--- Source information Enclosed Below ---

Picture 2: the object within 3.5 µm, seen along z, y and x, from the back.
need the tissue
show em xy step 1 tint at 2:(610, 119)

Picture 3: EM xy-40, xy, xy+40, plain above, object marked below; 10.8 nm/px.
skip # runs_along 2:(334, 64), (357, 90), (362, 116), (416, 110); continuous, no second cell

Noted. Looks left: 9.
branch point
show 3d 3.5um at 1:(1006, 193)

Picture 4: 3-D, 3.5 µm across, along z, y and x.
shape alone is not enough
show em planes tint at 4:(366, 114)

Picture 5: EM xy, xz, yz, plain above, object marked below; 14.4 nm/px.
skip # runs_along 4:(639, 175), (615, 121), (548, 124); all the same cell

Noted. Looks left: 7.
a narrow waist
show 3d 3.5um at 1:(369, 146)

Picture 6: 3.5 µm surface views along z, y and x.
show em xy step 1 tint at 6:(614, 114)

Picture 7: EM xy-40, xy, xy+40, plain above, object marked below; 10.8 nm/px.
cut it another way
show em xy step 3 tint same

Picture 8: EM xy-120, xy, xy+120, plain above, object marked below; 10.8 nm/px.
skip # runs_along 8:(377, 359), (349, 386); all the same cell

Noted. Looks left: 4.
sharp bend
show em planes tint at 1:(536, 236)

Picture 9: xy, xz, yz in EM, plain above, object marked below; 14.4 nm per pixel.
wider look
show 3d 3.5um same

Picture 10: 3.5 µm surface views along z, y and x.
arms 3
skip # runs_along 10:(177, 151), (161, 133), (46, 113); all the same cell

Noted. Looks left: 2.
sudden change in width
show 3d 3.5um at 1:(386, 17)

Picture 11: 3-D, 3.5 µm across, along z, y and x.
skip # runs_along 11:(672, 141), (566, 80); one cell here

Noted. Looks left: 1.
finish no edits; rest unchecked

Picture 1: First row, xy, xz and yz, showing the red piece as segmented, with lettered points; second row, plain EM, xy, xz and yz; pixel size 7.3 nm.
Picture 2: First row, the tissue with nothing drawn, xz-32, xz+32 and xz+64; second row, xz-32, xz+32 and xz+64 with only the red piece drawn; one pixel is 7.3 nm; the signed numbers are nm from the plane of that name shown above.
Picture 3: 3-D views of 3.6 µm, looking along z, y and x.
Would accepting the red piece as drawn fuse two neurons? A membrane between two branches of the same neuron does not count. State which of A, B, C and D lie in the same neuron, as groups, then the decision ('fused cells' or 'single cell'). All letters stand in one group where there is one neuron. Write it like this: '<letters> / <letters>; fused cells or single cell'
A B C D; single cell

--- End of Enclosed Source information ---

Your task ▸
Above are the entries. Copy exactly the part that opens with the line containing "Picture 3: EM" and closes with the line containing "Picture 1: First", and no more.

Problem solution ▸
Picture 3: EM xy-40, xy, xy+40, plain above, object marked below; 10.8 nm/px.
skip # runs_along 2:(334, 64), (357, 90), (362, 116), (416, 110); continuous, no second cell

Noted. Looks left: 9.
branch point
show 3d 3.5um at 1:(1006, 193)

Picture 4: 3-D, 3.5 µm across, along z, y and x.
shape alone is not enough
show em planes tint at 4:(366, 114)

Picture 5: EM xy, xz, yz, plain above, object marked below; 14.4 nm/px.
skip # runs_along 4:(639, 175), (615, 121), (548, 124); all the same cell

Noted. Looks left: 7.
a narrow waist
show 3d 3.5um at 1:(369, 146)

Picture 6: 3.5 µm surface views along z, y and x.
show em xy step 1 tint at 6:(614, 114)

Picture 7: EM xy-40, xy, xy+40, plain above, object marked below; 10.8 nm/px.
cut it another way
show em xy step 3 tint same

Picture 8: EM xy-120, xy, xy+120, plain above, object marked below; 10.8 nm/px.
skip # runs_along 8:(377, 359), (349, 386); all the same cell

Noted. Looks left: 4.
sharp bend
show em planes tint at 1:(536, 236)

Picture 9: xy, xz, yz in EM, plain above, object marked below; 14.4 nm per pixel.
wider look
show 3d 3.5um same

Picture 10: 3.5 µm surface views along z, y and x.
arms 3
skip # runs_along 10:(177, 151), (161, 133), (46, 113); all the same cell

Noted. Looks left: 2.
sudden change in width
show 3d 3.5um at 1:(386, 17)

Picture 11: 3-D, 3.5 µm across, along z, y and x.
skip # runs_along 11:(672, 141), (566, 80); one cell here

Noted. Looks left: 1.
finish no edits; rest unchecked

Picture 1: First row, xy, xz and yz, showing the red piece as segmented, with lettered points; second row, plain EM, xy, xz and yz; pixel size 7.3 nm.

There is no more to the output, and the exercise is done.